Rage, pure and incandescent, burned through the disorientation. It was the only thing strong enough to override the terror. She wrenched her arm from Fleur’s grasp.
"Don't touch me," she hissed, the words scraping her throat raw. She didn't specify if it was meant for Fleur or Hermione; the venom encompassed them both in that moment. Her eyes remained locked on Hermione, blazing with a hatred so profound it seemed to suck the light from the room.
She couldn't stay. Not here. Not with her. Not with these people, these memories, this suffocating lie of a celebration. With a final, scathing look that promised retribution, Bellatrix turned on her heel. She didn't walk; she fled, pushing past gawking guests, the shattered glass crunching under her heels, a dark, furious storm retreating from the eye it had created. She ignored Narcissa’s startled call, Lucius’s frown. The only destination was the Apparition point beyond the manicured hedges. Away. She needed to be away.

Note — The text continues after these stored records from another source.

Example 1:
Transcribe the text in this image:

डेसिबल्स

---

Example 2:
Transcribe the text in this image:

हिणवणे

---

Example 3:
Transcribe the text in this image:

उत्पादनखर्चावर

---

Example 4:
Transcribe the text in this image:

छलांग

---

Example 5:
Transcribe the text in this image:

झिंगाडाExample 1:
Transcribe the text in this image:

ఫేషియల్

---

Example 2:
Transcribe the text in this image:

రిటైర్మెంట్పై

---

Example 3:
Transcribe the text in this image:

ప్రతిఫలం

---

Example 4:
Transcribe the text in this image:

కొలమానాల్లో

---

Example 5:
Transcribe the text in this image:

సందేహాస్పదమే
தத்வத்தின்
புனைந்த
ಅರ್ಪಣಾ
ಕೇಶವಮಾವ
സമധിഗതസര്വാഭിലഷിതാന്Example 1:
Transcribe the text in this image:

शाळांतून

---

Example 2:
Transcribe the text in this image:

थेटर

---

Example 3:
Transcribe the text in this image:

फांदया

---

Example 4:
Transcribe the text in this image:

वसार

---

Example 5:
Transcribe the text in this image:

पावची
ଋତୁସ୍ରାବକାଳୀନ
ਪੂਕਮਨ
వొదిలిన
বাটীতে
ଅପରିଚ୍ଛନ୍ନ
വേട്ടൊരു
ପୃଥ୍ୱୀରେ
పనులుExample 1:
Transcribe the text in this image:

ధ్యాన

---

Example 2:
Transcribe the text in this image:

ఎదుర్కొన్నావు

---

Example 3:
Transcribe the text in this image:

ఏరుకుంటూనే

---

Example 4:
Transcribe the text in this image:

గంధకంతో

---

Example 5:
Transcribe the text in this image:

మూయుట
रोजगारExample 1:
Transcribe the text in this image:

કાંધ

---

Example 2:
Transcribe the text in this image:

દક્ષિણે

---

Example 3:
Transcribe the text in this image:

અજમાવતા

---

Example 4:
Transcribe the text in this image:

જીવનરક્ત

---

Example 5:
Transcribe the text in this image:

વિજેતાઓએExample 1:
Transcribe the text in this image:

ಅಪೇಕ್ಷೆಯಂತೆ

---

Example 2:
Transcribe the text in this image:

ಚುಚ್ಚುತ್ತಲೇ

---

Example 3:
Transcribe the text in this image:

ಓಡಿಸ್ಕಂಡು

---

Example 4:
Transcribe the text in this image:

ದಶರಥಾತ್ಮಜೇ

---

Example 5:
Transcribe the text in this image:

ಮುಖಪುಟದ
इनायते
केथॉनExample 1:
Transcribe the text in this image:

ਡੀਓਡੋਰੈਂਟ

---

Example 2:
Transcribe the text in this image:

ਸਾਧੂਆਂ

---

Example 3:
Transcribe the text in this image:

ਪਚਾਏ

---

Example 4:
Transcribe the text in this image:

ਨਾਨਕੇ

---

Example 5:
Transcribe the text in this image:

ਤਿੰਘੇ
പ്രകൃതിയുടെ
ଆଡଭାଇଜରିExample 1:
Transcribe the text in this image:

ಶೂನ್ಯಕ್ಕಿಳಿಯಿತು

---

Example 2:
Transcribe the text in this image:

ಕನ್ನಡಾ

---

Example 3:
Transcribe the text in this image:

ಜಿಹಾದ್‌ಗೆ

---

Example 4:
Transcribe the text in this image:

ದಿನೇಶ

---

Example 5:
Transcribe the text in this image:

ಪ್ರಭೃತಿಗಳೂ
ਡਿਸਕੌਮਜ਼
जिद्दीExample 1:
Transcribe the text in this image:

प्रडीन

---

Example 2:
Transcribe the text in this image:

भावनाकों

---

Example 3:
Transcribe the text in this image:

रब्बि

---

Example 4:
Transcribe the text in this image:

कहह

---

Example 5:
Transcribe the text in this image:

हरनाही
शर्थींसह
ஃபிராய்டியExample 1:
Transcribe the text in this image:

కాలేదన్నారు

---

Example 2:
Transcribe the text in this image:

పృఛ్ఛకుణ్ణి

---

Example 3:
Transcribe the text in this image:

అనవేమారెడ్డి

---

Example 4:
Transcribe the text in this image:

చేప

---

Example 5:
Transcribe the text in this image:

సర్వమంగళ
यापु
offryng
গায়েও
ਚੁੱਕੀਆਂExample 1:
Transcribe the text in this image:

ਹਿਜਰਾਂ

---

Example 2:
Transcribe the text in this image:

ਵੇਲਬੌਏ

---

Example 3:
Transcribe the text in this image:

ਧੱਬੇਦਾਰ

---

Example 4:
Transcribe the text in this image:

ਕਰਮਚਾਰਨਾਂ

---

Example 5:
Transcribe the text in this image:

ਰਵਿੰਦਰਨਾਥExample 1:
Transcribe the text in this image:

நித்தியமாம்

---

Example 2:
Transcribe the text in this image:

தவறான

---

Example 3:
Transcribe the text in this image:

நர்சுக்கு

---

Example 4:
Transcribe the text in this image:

Hermione watched her go, the echo of the shattering glass still ringing in her ears, the phantom scream of "HERMIONE!" reverberating in her skull. The guilt, momentarily eclipsed by the shock of the flashback’s visible impact on Bellatrix, surged back, a cold, sickening weight in her stomach. It warred with the fierce, irrational possessiveness that seeing Bellatrix with Fleur had ignited. She had known coming here was a risk, a provocation. She hadn't anticipated the sheer violence of the reaction, the visceral power of the past to ambush them both.
Fleur turned towards Hermione, her expression a complex mix of concern for Bellatrix and cold accusation towards the woman who had clearly triggered her distress. "What did you do?" Fleur’s voice was low, sharp, cutting through the stunned silence that still lingered.
Hermione didn’t answer Fleur. Her gaze was fixed on the space where Bellatrix had disappeared.